The Revengers (1972)



          A passable Western with a few meritorious elements, including a lively supporting performance by Ernest Borgnine and a zippy musical score by Pino Colvi that borrows textures from the work of Elmer Bernstein and Ennio Morricone, The Revengers represents a milquetoast response to the cinema of Sam Peckinpah. Whereas Peckinpah’s Westerns upended the genre by accentuating gritty realism and moral ambiguity, The Revengers has the feel and look of an old-school cowboy movie, even though the broad strokes of the story are quite grim. Had the filmmakers taken their endeavor to its logical conclusion by emulating Peckinpah’s gutsy style instead of simply copping a few of his narrative tropes, The Revengers could have been something special. As is, the movie provides about 90 minutes of so-so entertainment during the course of a bloated 106-minute running time.
          William Holden, giving a phoned-in but still authoritative performance, plays John Benedict, a former Union solider now living quietly on a Colorado ranch with his family. A band of rogue Indians led by a white man raids the ranch one day while John is away hunting, so he returns to find his family slaughtered and his livestock stolen. John ventures into he wilderness in order to find and kill the guilty parties, eventually tracking them across the border to a hideout in Mexico. Realizing he needs extra guns, John manipulates the warden of a Mexican prison into loaning the services of several convicts, among them Americans Job (Woody Strode), a runaway slave, and Hoop (Borgnine), a fast-talking varmint. Adventures and betrayals ensue.
          The Revengers moves along at a good clip, except for a dreary interlude during which John spends time with frontier woman Elizabeth (Susan Hayward), and even though there aren’t many full-out action scenes, the bits of John and his outlaw gang living on the trail have color. Borgnine easily steals the picture by playing a two-faced creep prone to vulgar aphorisms (“That one-eyed rooster got away cleaner than a fart in a high wind!”). And while Holden’s gritted-teeth intensity suits the material well, his boredom during much of the picture is evident. Worse, director Daniel Mann’s periodic attempts at comic relief are punctuated with cringe-inducing musical stings, a sure sign the filmmakers lacked confidence in their own work.
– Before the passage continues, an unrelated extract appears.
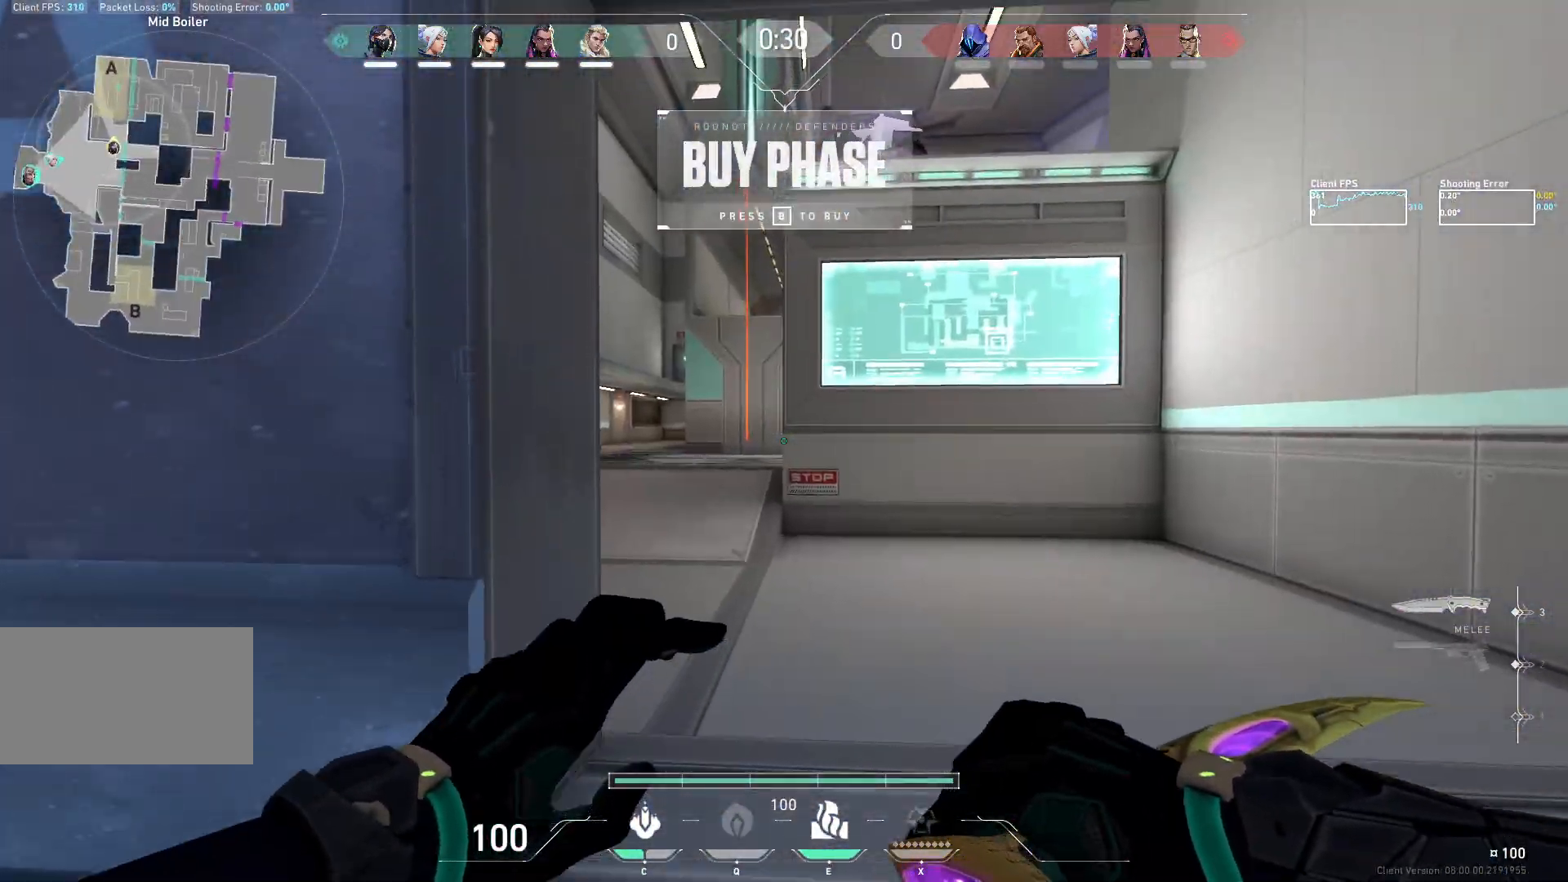
{"keys": ["w"], "mouse": [], "events": [[250, "d", "down"], [350, "d", "up"]]}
Fans of south-of-the-border Westerns should find The Revengers sufficiently distracting, though anyone expecting a proper follow-up to the previous Borgnine/Holden oater will be disappointed—instead of The Wild Bunch (1969), this is more like The Mild Bunch.

The Revengers: FUNKY

1 comment:

  1. "The Mild Bunch," perfect description. Still, this film holds a special place in my heart. Saw it at age 7 at the drive-in as co-feature to the 1975 re-release oh "The 7th Voyage of Sinbad." It also marked the first PG film our entire family watched together.